# Description of the task
The answer should reproduce every entry exactly and contain no images.

# Data extracted from a collection
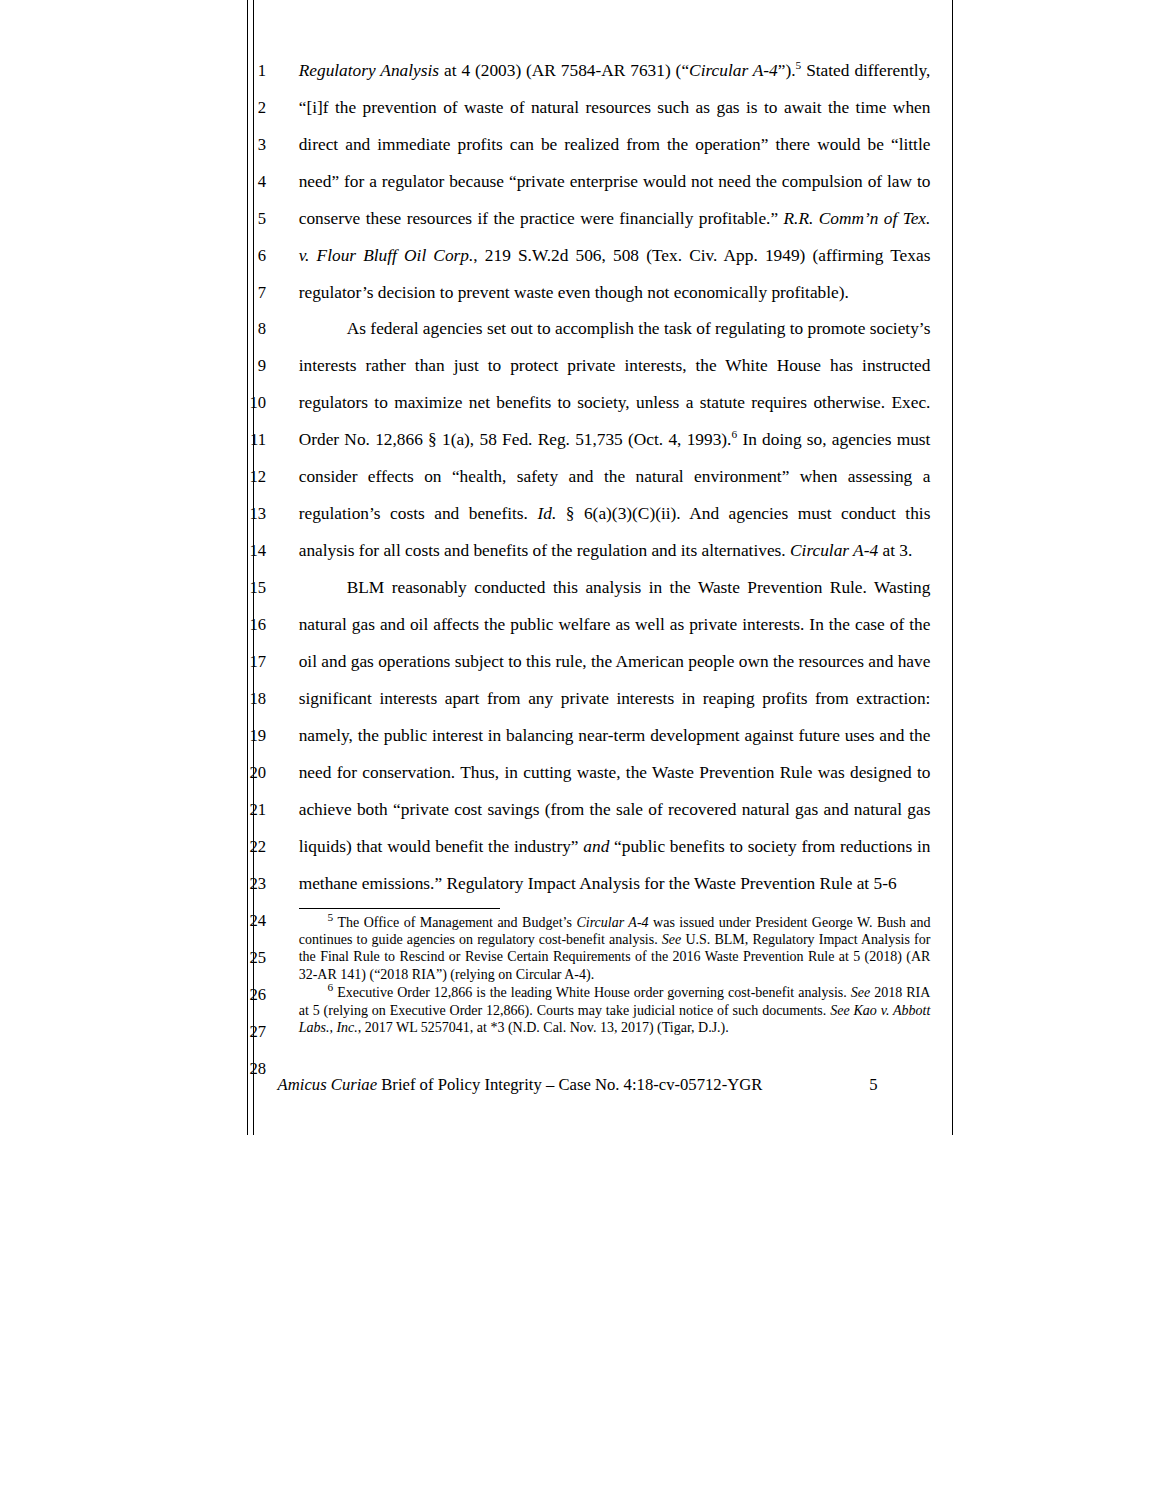1
2
3
4
5
6
7
8
9
10
11
12
13
14
15
16
17
18
19
20
21
22
23
24
25
26
27
28
Regulatory Analysis at 4 (2003) (AR 7584-AR 7631) (“Circular A-4”).5 Stated differently, “[i]f the prevention of waste of natural resources such as gas is to await the time when direct and immediate profits can be realized from the operation” there would be “little need” for a regulator because “private enterprise would not need the compulsion of law to conserve these resources if the practice were financially profitable.” R.R. Comm’n of Tex. v. Flour Bluff Oil Corp., 219 S.W.2d 506, 508 (Tex. Civ. App. 1949) (affirming Texas regulator’s decision to prevent waste even though not economically profitable).
As federal agencies set out to accomplish the task of regulating to promote society’s interests rather than just to protect private interests, the White House has instructed regulators to maximize net benefits to society, unless a statute requires otherwise. Exec. Order No. 12,866 § 1(a), 58 Fed. Reg. 51,735 (Oct. 4, 1993).6 In doing so, agencies must consider effects on “health, safety and the natural environment” when assessing a regulation’s costs and benefits. Id. § 6(a)(3)(C)(ii). And agencies must conduct this analysis for all costs and benefits of the regulation and its alternatives. Circular A-4 at 3.
BLM reasonably conducted this analysis in the Waste Prevention Rule. Wasting natural gas and oil affects the public welfare as well as private interests. In the case of the oil and gas operations subject to this rule, the American people own the resources and have significant interests apart from any private interests in reaping profits from extraction: namely, the public interest in balancing near-term development against future uses and the need for conservation. Thus, in cutting waste, the Waste Prevention Rule was designed to achieve both “private cost savings (from the sale of recovered natural gas and natural gas liquids) that would benefit the industry” and “public benefits to society from reductions in methane emissions.” Regulatory Impact Analysis for the Waste Prevention Rule at 5-6
5 The Office of Management and Budget’s Circular A-4 was issued under President George W. Bush and continues to guide agencies on regulatory cost-benefit analysis. See U.S. BLM, Regulatory Impact Analysis for the Final Rule to Rescind or Revise Certain Requirements of the 2016 Waste Prevention Rule at 5 (2018) (AR 32-AR 141) (“2018 RIA”) (relying on Circular A-4).
6 Executive Order 12,866 is the leading White House order governing cost-benefit analysis. See 2018 RIA at 5 (relying on Executive Order 12,866). Courts may take judicial notice of such documents. See Kao v. Abbott Labs., Inc., 2017 WL 5257041, at *3 (N.D. Cal. Nov. 13, 2017) (Tigar, D.J.).
Amicus Curiae Brief of Policy Integrity – Case No. 4:18-cv-05712-YGR
5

# Answer space
1
2
3
4
5
6
7
8
9
10
11
12
13
14
15
16
17
18
19
20
21
22
23
24
25
26
27
28
Regulatory Analysis at 4 (2003) (AR 7584-AR 7631) (“Circular A-4”).5 Stated differently, “[i]f the prevention of waste of natural resources such as gas is to await the time when direct and immediate profits can be realized from the operation” there would be “little need” for a regulator because “private enterprise would not need the compulsion of law to conserve these resources if the practice were financially profitable.” R.R. Comm’n of Tex. v. Flour Bluff Oil Corp., 219 S.W.2d 506, 508 (Tex. Civ. App. 1949) (affirming Texas regulator’s decision to prevent waste even though not economically profitable).
As federal agencies set out to accomplish the task of regulating to promote society’s interests rather than just to protect private interests, the White House has instructed regulators to maximize net benefits to society, unless a statute requires otherwise. Exec. Order No. 12,866 § 1(a), 58 Fed. Reg. 51,735 (Oct. 4, 1993).6 In doing so, agencies must consider effects on “health, safety and the natural environment” when assessing a regulation’s costs and benefits. Id. § 6(a)(3)(C)(ii). And agencies must conduct this analysis for all costs and benefits of the regulation and its alternatives. Circular A-4 at 3.
BLM reasonably conducted this analysis in the Waste Prevention Rule. Wasting natural gas and oil affects the public welfare as well as private interests. In the case of the oil and gas operations subject to this rule, the American people own the resources and have significant interests apart from any private interests in reaping profits from extraction: namely, the public interest in balancing near-term development against future uses and the need for conservation. Thus, in cutting waste, the Waste Prevention Rule was designed to achieve both “private cost savings (from the sale of recovered natural gas and natural gas liquids) that would benefit the industry” and “public benefits to society from reductions in methane emissions.” Regulatory Impact Analysis for the Waste Prevention Rule at 5-6
5 The Office of Management and Budget’s Circular A-4 was issued under President George W. Bush and continues to guide agencies on regulatory cost-benefit analysis. See U.S. BLM, Regulatory Impact Analysis for the Final Rule to Rescind or Revise Certain Requirements of the 2016 Waste Prevention Rule at 5 (2018) (AR 32-AR 141) (“2018 RIA”) (relying on Circular A-4).
6 Executive Order 12,866 is the leading White House order governing cost-benefit analysis. See 2018 RIA at 5 (relying on Executive Order 12,866). Courts may take judicial notice of such documents. See Kao v. Abbott Labs., Inc., 2017 WL 5257041, at *3 (N.D. Cal. Nov. 13, 2017) (Tigar, D.J.).
Amicus Curiae Brief of Policy Integrity – Case No. 4:18-cv-05712-YGR
5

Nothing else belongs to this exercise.